Put this in a file - futuretest.py:

from concurrent.futures import ProcessPoolExecutor, ThreadPoolExecutor
from time import time
from http.client import HTTPSConnection

def processor_intensive(arg):
    def fib(n): # recursive, processor intensive calculation (avoid n > 36)
        return fib(n-1) + fib(n-2) if n > 1 else n
    start = time()
    result = fib(arg)
    return time() - start, result

def io_bound(arg):
    start = time()
    con = HTTPSConnection(arg)
    con.request('GET', '/')
    result = con.getresponse().getcode()
    return time() - start, result

def manager(PoolExecutor, calc_stuff):
    if calc_stuff is io_bound:
        inputs = ('python.org', 'stackoverflow.com', 'stackexchange.com',
                  'noaa.gov', 'parler.com', 'aaronhall.dev')
    else:
        inputs = range(25, 32)
    timings, results = list(), list()
    start = time()
    with PoolExecutor() as executor:
        for timing, result in executor.map(calc_stuff, inputs):
            # put results into correct output list:
            timings.append(timing), results.append(result)
    finish = time()
    print(f'{calc_stuff.__name__}, {PoolExecutor.__name__}')
    print(f'wall time to execute: {finish-start}')
    print(f'total of timings for each call: {sum(timings)}')
    print(f'time saved by parallelizing: {sum(timings) - (finish-start)}')
    print(dict(zip(inputs, results)), end = '\n\n')

def main():
    for computation in (processor_intensive, io_bound):
        for pool_executor in (ProcessPoolExecutor, ThreadPoolExecutor):
            manager(pool_executor, calc_stuff=computation)

if __name__ == '__main__':
    main()

And here's the output for one run of python -m futuretest:

processor_intensive, ProcessPoolExecutor
wall time to execute: 0.7326343059539795
total of timings for each call: 1.8033506870269775
time saved by parallelizing: 1.070716381072998
{25: 75025, 26: 121393, 27: 196418, 28: 317811, 29: 514229, 30: 832040, 31: 1346269}

processor_intensive, ThreadPoolExecutor
wall time to execute: 1.190223217010498
total of timings for each call: 3.3561410903930664
time saved by parallelizing: 2.1659178733825684
{25: 75025, 26: 121393, 27: 196418, 28: 317811, 29: 514229, 30: 832040, 31: 1346269}

io_bound, ProcessPoolExecutor
wall time to execute: 0.533886194229126
total of timings for each call: 1.2977914810180664
time saved by parallelizing: 0.7639052867889404
{'python.org': 301, 'stackoverflow.com': 200, 'stackexchange.com': 200, 'noaa.gov': 301, 'parler.com': 200, 'aaronhall.dev': 200}

io_bound, ThreadPoolExecutor
wall time to execute: 0.38941240310668945
total of timings for each call: 1.6049387454986572
time saved by parallelizing: 1.2155263423919678
{'python.org': 301, 'stackoverflow.com': 200, 'stackexchange.com': 200, 'noaa.gov': 301, 'parler.com': 200, 'aaronhall.dev': 200}

Processor-intensive analysis

When performing processor intensive calculations in Python, expect the ProcessPoolExecutor to be more performant than the ThreadPoolExecutor.

Due to the Global Interpreter Lock (a.k.a. the GIL), threads cannot use multiple processors, so expect the time for each calculation and the wall time (elapsed real time) to be greater.

IO-bound analysis

On the other hand, when performing IO bound operations, expect ThreadPoolExecutor to be more performant than ProcessPoolExecutor.

Python's threads are real, OS, threads.

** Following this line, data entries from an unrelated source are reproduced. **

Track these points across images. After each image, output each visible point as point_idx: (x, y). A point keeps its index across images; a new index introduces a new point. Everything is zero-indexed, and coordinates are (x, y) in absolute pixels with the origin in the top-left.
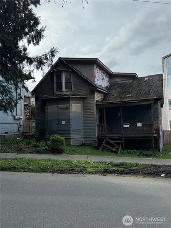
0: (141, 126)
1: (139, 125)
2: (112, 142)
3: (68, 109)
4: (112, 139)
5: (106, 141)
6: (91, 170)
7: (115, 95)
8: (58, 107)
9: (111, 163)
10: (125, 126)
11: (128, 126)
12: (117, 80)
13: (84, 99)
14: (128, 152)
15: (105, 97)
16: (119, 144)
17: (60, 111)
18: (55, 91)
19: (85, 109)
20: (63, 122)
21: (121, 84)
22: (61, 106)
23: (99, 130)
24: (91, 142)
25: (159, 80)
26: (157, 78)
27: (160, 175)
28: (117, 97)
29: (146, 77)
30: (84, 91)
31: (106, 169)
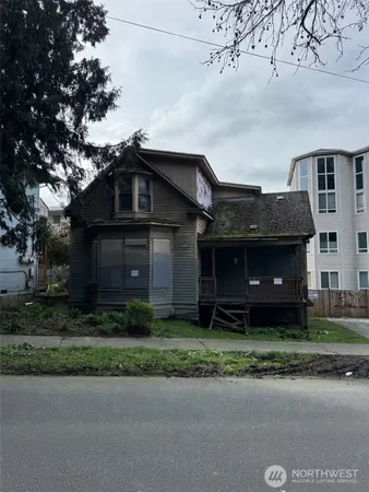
0: (280, 283)
1: (278, 281)
2: (228, 312)
3: (146, 247)
4: (227, 307)
5: (218, 310)
6: (229, 368)
7: (228, 224)
8: (124, 242)
9: (253, 354)
10: (251, 283)
11: (258, 283)
12: (225, 195)
13: (175, 230)
14: (261, 332)
15: (207, 226)
16: (240, 316)
17: (127, 250)
18: (117, 210)
19: (177, 248)
20: (135, 273)
21: (235, 204)
22: (129, 241)
23: (203, 290)
24: (187, 311)
25: (304, 202)
26: (299, 198)
27: (344, 373)
28: (232, 228)
29: (280, 194)
30: (175, 214)
31: (253, 367)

They can be put to sleep by the operating system and reawakened when their information arrives.

Final thoughts

I suspect that multiprocessing will be slower on Windows, since Windows doesn't support forking so each new process has to take time to launch.

You can nest multiple threads inside multiple processes, but it's recommended to not use multiple threads to spin off multiple processes.

If faced with a heavy processing problem in Python, you can trivially scale with additional processes - but not so much with threading.